» **EXERCISE**: Every line below that has "nose" in it should be copied.

» **INPUT DATA**:

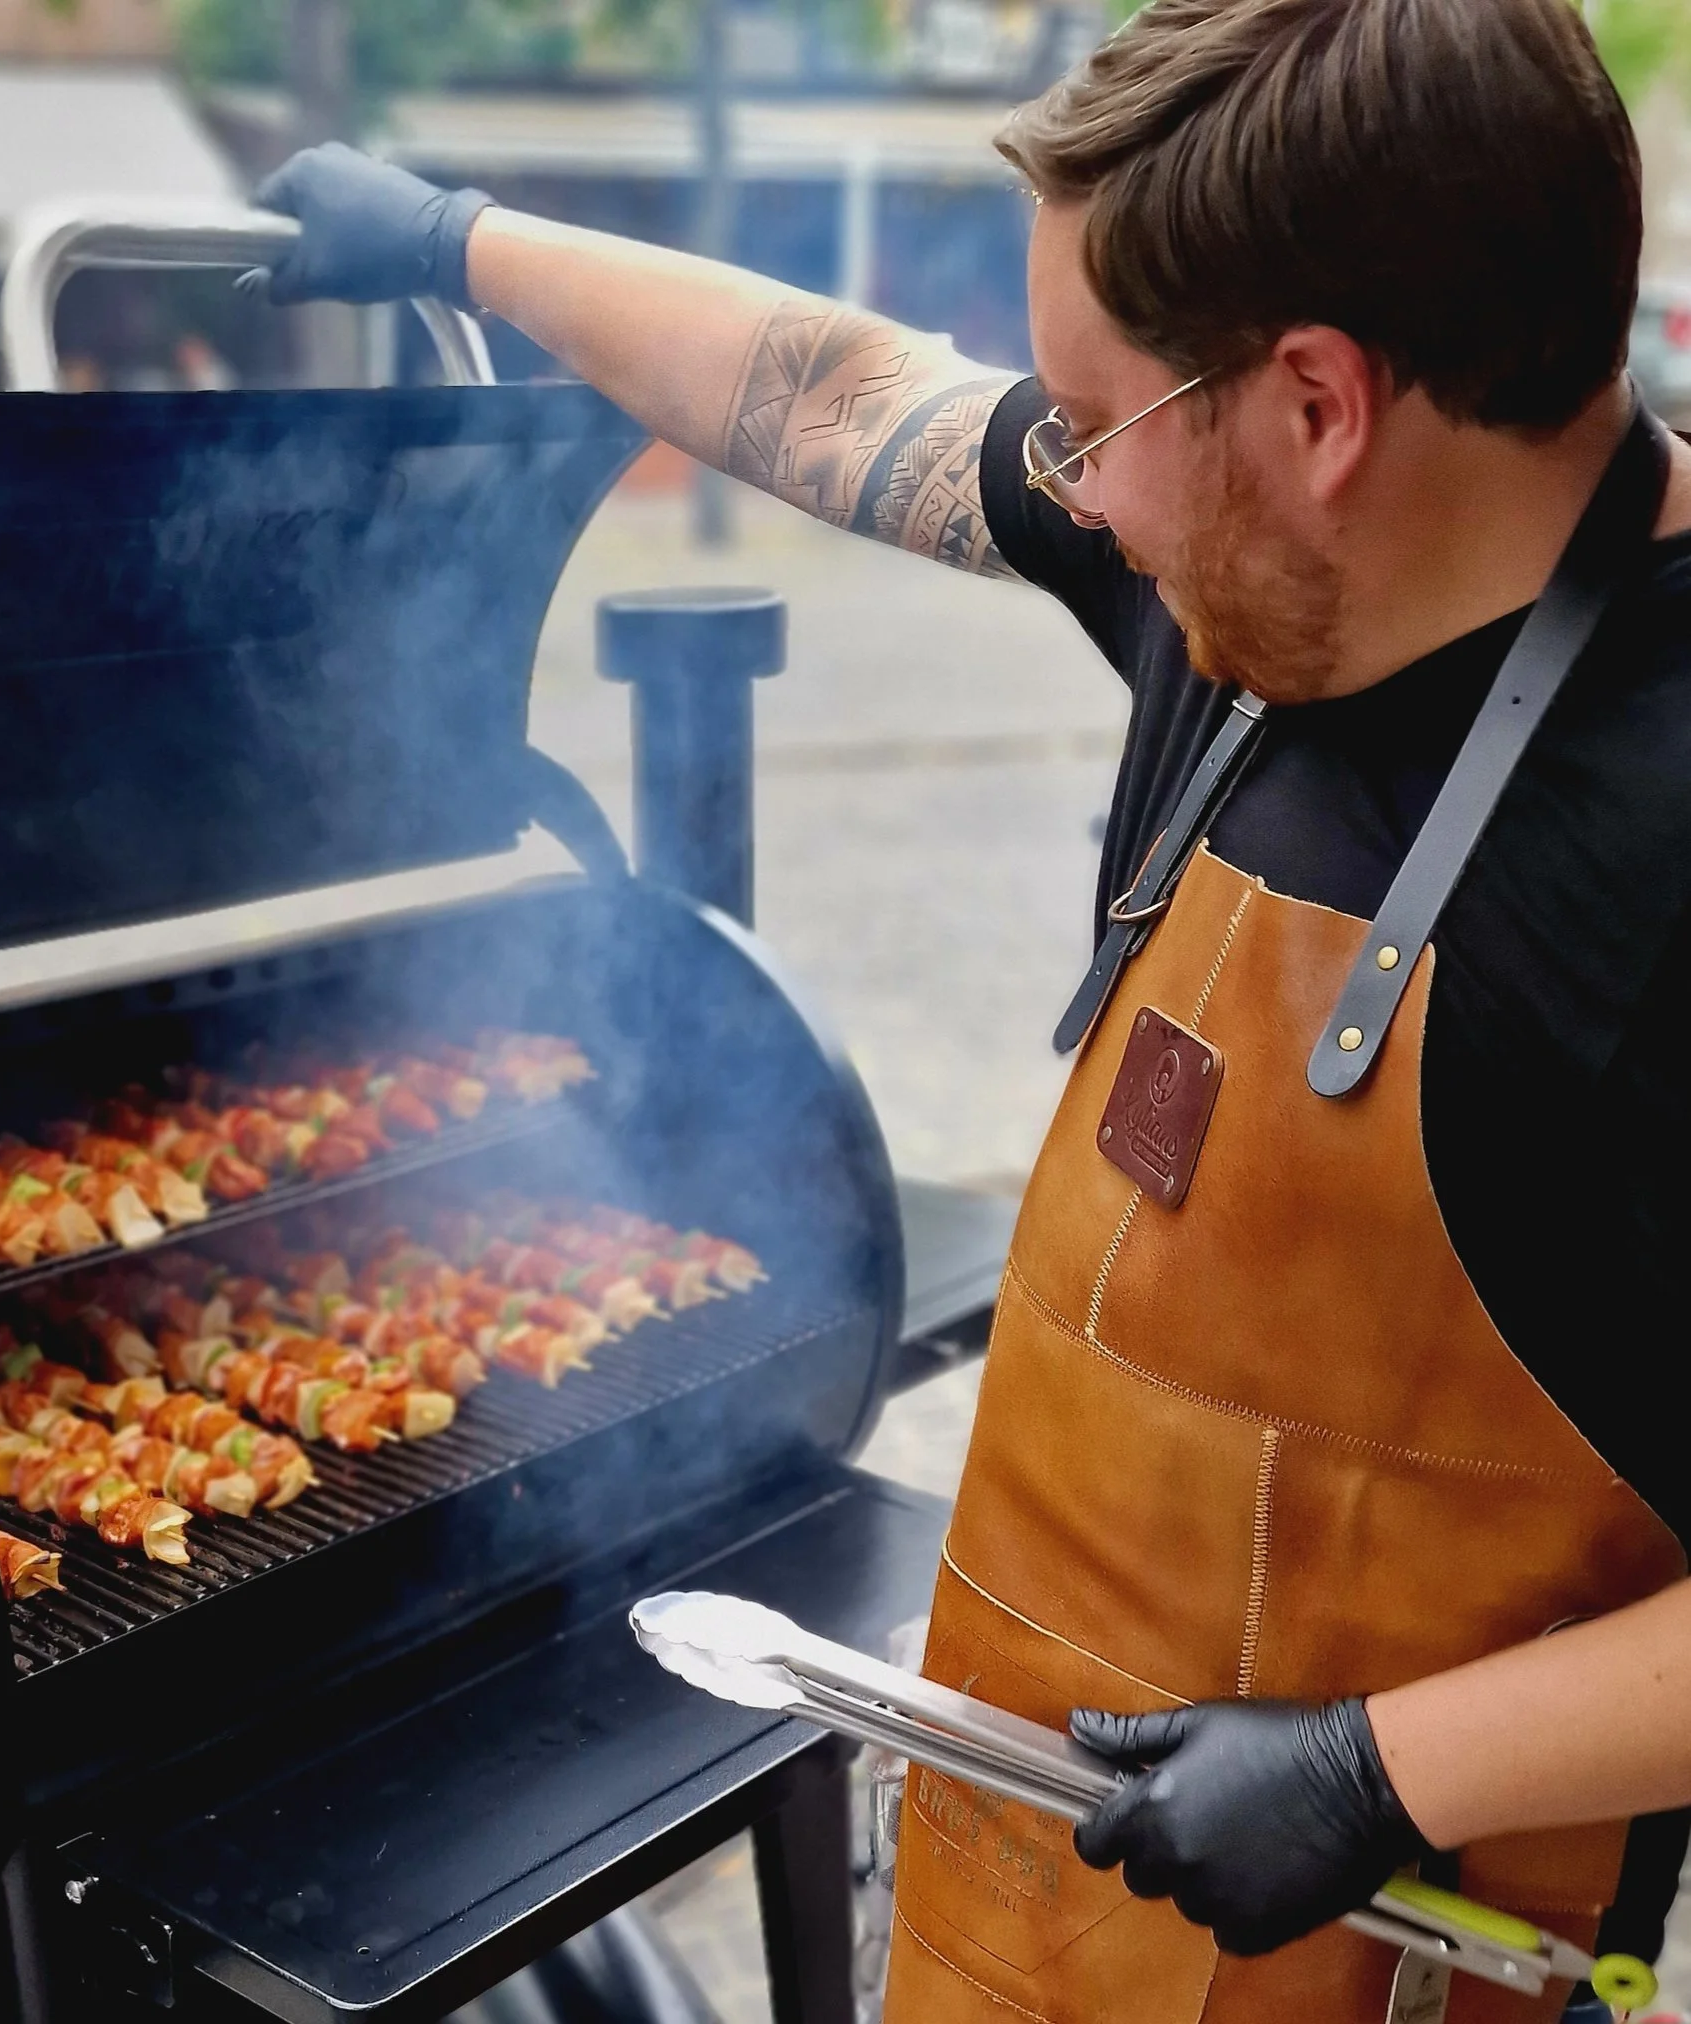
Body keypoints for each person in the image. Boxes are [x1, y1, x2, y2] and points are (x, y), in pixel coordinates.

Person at [253, 2, 1691, 2020]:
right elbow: (844, 397)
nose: (1067, 492)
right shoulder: (1286, 570)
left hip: (1381, 1966)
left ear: (1312, 405)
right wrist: (455, 239)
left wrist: (1389, 1769)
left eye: (1095, 427)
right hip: (1015, 1906)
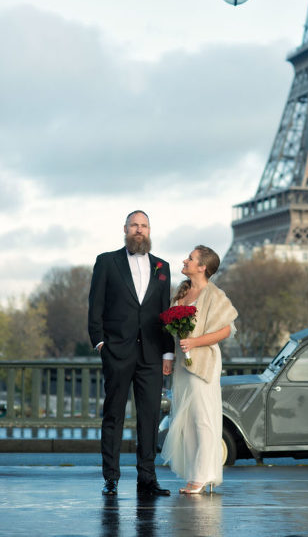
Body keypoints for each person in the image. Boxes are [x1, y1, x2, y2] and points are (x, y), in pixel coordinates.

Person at [88, 210, 174, 497]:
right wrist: (100, 343)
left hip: (151, 354)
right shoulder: (106, 262)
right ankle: (111, 478)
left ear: (149, 231)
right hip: (117, 351)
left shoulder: (163, 266)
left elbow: (165, 313)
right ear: (125, 229)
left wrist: (168, 353)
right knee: (113, 415)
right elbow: (95, 306)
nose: (139, 230)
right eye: (135, 225)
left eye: (144, 226)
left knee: (149, 418)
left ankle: (147, 479)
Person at [162, 245, 238, 494]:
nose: (185, 260)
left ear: (202, 267)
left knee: (203, 419)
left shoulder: (215, 294)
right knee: (187, 420)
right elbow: (173, 332)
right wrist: (172, 355)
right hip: (184, 364)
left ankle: (204, 475)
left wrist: (195, 342)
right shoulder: (181, 292)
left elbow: (226, 330)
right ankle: (195, 473)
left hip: (204, 362)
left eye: (191, 258)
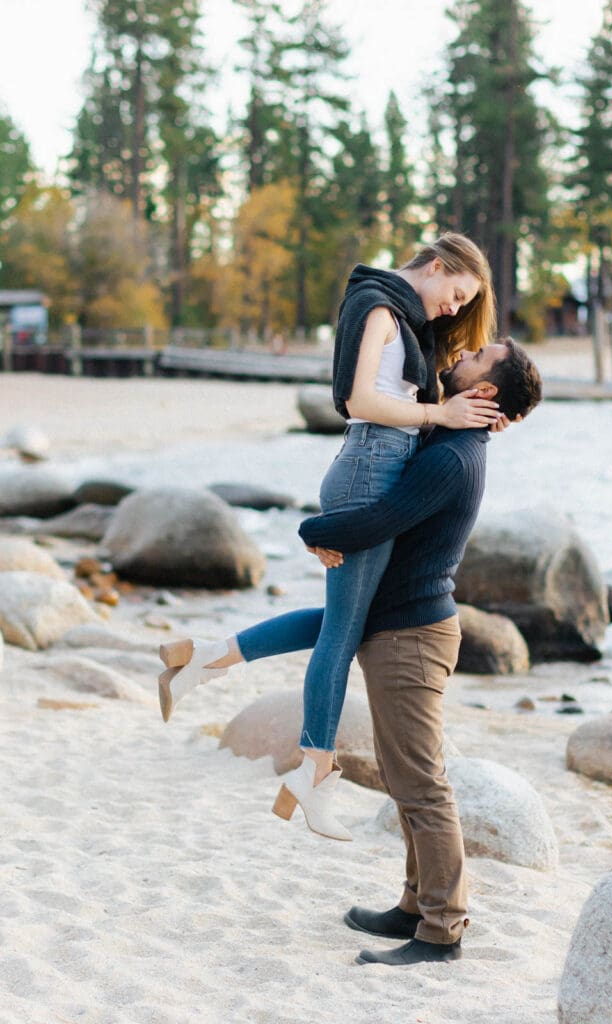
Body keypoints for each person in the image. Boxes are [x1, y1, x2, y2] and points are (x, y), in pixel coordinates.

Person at [158, 339, 542, 967]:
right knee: (405, 777)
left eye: (480, 353)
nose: (468, 349)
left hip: (412, 639)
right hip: (399, 630)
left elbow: (381, 518)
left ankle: (443, 929)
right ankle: (415, 904)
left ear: (488, 391)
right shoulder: (451, 438)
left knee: (422, 784)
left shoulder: (455, 456)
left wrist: (310, 530)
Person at [158, 233, 502, 841]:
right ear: (437, 266)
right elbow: (356, 398)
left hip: (378, 466)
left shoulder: (402, 312)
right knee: (344, 631)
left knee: (347, 619)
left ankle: (204, 658)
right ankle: (313, 770)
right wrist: (438, 415)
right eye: (455, 294)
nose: (452, 308)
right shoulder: (375, 305)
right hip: (368, 467)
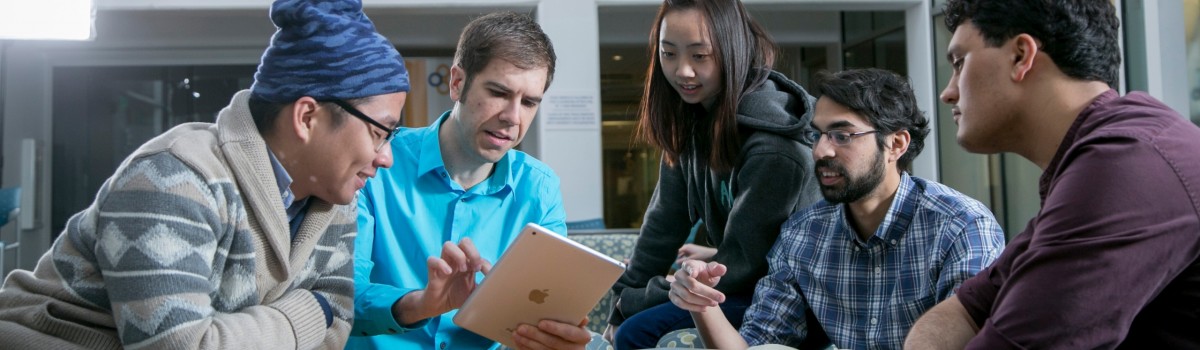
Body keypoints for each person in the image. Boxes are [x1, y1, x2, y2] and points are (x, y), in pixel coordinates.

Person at [0, 0, 407, 348]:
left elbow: (337, 323)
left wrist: (308, 316)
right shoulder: (172, 177)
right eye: (379, 132)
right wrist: (309, 310)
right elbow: (179, 346)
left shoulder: (336, 199)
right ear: (306, 117)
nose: (386, 157)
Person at [904, 1, 1200, 349]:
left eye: (959, 63)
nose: (947, 92)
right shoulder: (1102, 155)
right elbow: (968, 310)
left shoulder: (1126, 167)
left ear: (1021, 56)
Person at [668, 68, 1005, 350]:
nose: (821, 151)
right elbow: (760, 344)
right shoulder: (804, 234)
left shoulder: (961, 226)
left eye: (842, 136)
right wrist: (702, 303)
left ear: (896, 144)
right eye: (817, 135)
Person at [348, 11, 593, 350]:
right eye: (498, 92)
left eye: (529, 103)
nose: (512, 118)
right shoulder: (378, 164)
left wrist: (551, 338)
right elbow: (341, 296)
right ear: (457, 83)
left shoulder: (540, 188)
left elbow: (539, 312)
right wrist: (421, 304)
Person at [605, 0, 822, 348]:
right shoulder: (692, 124)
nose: (683, 71)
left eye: (699, 55)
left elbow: (743, 265)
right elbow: (662, 226)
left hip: (791, 297)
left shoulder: (773, 147)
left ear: (731, 50)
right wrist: (621, 301)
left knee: (636, 332)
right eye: (669, 53)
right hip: (742, 282)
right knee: (628, 322)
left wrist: (638, 302)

» **SOLUTION TO THE PROBLEM**:
nose: (1067, 492)
nose: (139, 230)
nose: (185, 260)
nose: (468, 349)
nose: (452, 308)
nose: (386, 157)
nose: (947, 92)
nose: (821, 151)
nose: (512, 118)
nose: (683, 71)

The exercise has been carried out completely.